Ne faut-il pas rester sois-même?

Il y a un doute. Doute sur le naturel du check et de la main dans le cou de l'ouvrier. Les gestes d'un seigneur. Pourquoi l'homme beau ne saluerait-il pas comme on lui a sûrement appris dans son Europe occidentale? L'autre, l'ouvrier n'y serait pas sensible? Serait-ce trop à comprendre et à accepter pour ce petit homme trapu? On salue comme ça dans le bâtiment?

Je m'interroge alors que je ne devrais pas devant cette scène si banale. Ces interrogations m'interrogent...
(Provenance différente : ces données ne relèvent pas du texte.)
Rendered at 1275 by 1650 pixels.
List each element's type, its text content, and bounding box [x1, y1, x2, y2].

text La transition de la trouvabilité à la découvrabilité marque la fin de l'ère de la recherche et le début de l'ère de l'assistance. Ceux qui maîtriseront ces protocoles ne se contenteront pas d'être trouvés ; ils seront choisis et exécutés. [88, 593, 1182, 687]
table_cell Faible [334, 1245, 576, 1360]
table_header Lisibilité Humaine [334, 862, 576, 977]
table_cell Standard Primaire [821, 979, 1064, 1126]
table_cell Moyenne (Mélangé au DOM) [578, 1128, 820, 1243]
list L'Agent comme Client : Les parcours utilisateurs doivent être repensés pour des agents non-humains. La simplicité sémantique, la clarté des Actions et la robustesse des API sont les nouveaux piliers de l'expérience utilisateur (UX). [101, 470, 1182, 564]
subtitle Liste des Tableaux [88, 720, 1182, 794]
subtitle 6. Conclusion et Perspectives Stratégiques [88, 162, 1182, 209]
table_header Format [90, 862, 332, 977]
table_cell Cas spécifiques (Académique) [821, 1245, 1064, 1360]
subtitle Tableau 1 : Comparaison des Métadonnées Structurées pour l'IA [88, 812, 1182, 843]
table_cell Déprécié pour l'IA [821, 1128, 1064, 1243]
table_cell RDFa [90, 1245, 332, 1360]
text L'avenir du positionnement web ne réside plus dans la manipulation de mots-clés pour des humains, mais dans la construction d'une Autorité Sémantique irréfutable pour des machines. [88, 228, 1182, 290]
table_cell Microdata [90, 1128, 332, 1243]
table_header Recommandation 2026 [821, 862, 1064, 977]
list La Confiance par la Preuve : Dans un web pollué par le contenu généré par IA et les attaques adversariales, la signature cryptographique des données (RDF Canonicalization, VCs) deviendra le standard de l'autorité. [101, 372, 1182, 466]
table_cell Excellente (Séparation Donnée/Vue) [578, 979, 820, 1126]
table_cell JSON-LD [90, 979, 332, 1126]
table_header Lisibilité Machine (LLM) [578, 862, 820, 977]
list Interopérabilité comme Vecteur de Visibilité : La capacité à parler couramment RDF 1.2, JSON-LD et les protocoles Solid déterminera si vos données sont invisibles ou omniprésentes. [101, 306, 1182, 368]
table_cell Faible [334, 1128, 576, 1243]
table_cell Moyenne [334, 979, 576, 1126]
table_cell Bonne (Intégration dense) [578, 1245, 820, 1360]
Le petit homme trapu connaît au moins deux langues, deux systèmes de valeurs, de totems et de tabous sociaux, deux cultures, deux façons de faire des pauses pour fêter l'année qui avance: les nôtres qui sont les siens maintenant, et ceux de ces lointains ancêtres. Le petit homme voit le monde à 360 degrés. Il voit large et comprend large, de fait. Il a sûrement deux fois plus de vocabulaire, de noms et de verbes que le beau pour comprendre un salut qui n'est pas comme le sien.

L'homme beau croit voir large.

Je me fais des films! Tout est toujours plus compliqué; tout est toujours plus nuancé et échappe toujours aux analyses de comptoir.

Mais il y a ce doute, ce léger malaise à voir cette scène. Le doute est apparu. Il faut le prendre en compte. 

L'homme beau est sûrement bon et sincère (il faut toujours parier au premier abord que les gens sont bons et sincères), mais il véhicule des gestes et des attitudes qui le posent dans la vie là où d'autres n'iront jamais.

Comme nous le faisons tous à longueur de journée avec notre langage du corps.